# Source document
In countries in the Middle East and North Africa, Central Asia, South Asia, and Latin America, agriculture is clearly feminizing. The trends are especially pronounced in Near East and North Africa countries.
 
In North Africa, the percentage of women in agriculture increased from about 30% in 1980 to 43% in 2010. In the Middle East, the percentage of women in agriculture rose from 35% to 48% in the same period ( FAO 2011), with even more striking changes for some countries in the region. For example, before the conflict in Syria, women’s share in agricultural employment more than doubled, rising from about 30% in 1980 to more than 60% in 2010. A similar pattern is observed in Iraq and Morocco over the same period, where the share of women in agricultural employment increased from 30% to 50%.  In less than 15 years (between 1999 and 2013) in Armenia, females’ share in agricultural employment increased from 45% to 59%.
 
In the same period, in most countries in Sub-Saharan Africa, the share of women working in agriculture did not change significantly. However, women continued to dominate the sector with the percentage of female agriculture workers exceeding 60% in countries such as Lesotho, Sierra Leone and Mozambique.   In Tajikistan, civil war in the 90s, lower male life expectancy and an economic downturn leading to massive male migration to neighboring Russia for work have increased the number of female-headed households, which now constitute almost one-fifth of all households.
 
What’s behind the changes in women’s roles and work in agriculture? We found two main factors:
  1. The diversification of subsistence farming through male out-migration.
  2. The globalization of agri-food systems, which has opened up new opportunities in commercial agriculture 
M ale out-migration alters women’s roles in agriculture through two main channels: the loss of male family labor and the flow of remittances or the money that migrant men may or may not send back home. Commercial agriculture is opening new opportunities for women to undertake paid employment outside the family farm, particularly through participation in non-traditional export crop production as contract farmers or wage employees.  
 
Depending on the context, the feminization of agriculture can empower women. In Guatemala, women got more decision-making power in agriculture after men left.

Successful migration and good remittances have the potential to boost agricultural production and women’s empowerment, but male out-migration isn’t always beneficial. In many countries, the costs of migration are increasing relative to the benefits, and in many contexts, the weight of the costs may fall disproportionately on women, who have to deal not only with the loss of able-bodied labor, but also with potential costs related to financing migration. When remittances are inadequate, women face more intense workloads and financial difficulties. In addition, wage employment on commercial farms may not empower women because they are more likely to be concentrated in labor-intensive, low-skilled jobs. The few managerial positions are more likely to be taken by men.

Items from a dataset
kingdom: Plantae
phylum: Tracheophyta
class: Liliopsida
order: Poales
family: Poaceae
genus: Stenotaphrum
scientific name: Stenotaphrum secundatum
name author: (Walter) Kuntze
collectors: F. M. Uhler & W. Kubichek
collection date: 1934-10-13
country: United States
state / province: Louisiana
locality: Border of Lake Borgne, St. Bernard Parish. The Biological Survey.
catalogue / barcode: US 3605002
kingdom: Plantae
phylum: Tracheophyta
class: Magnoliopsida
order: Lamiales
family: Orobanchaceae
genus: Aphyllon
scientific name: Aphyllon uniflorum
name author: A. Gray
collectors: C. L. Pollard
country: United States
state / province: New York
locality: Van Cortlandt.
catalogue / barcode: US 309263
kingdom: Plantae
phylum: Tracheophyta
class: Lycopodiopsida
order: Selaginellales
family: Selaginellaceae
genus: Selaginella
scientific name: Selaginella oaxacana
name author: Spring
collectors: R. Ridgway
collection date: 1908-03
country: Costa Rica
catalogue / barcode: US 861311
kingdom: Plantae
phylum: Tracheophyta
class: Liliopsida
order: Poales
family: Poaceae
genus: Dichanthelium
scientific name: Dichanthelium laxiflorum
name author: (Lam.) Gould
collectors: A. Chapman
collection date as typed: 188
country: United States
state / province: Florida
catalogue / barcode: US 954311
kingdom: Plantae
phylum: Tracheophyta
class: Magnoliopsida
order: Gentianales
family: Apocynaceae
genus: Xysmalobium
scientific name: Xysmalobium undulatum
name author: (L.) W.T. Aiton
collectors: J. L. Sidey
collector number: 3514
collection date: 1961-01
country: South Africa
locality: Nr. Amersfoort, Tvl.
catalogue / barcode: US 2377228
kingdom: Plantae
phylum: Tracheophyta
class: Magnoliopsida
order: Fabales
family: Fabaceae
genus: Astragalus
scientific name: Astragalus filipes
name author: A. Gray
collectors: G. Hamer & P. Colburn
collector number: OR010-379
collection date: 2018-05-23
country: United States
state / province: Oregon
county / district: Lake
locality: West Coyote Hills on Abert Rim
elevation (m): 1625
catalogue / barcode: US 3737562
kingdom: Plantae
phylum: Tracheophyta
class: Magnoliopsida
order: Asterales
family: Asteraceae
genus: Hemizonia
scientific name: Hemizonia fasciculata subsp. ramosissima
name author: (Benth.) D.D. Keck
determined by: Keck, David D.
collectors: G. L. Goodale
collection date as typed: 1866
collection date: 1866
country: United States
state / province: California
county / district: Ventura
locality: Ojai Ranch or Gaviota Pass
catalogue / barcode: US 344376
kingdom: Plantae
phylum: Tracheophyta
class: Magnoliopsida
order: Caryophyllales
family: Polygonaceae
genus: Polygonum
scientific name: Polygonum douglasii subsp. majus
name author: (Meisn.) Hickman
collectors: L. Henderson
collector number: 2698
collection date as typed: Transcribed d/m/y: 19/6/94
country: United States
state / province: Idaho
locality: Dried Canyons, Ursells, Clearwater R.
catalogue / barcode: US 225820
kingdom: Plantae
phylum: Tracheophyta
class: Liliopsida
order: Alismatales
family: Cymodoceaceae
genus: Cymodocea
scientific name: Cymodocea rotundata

# Tasks to complete
• A. Please output the passage on the feminization of agriculture between "In the same period, in" and "of all households.", inclusive.
• B. According to the passage on the feminization of agriculture, why might wage employment on commercial farms fail to empower women? Answer in one to three sentences.

# The results
• A.
In the same period, in most countries in Sub-Saharan Africa, the share of women working in agriculture did not change significantly. However, women continued to dominate the sector with the percentage of female agriculture workers exceeding 60% in countries such as Lesotho, Sierra Leone and Mozambique.   In Tajikistan, civil war in the 90s, lower male life expectancy and an economic downturn leading to massive male migration to neighboring Russia for work have increased the number of female-headed households, which now constitute almost one-fifth of all households.

• B. Women working on commercial farms are more likely to be concentrated in labor-intensive, low-skilled jobs. The few managerial positions are more likely to be taken by men.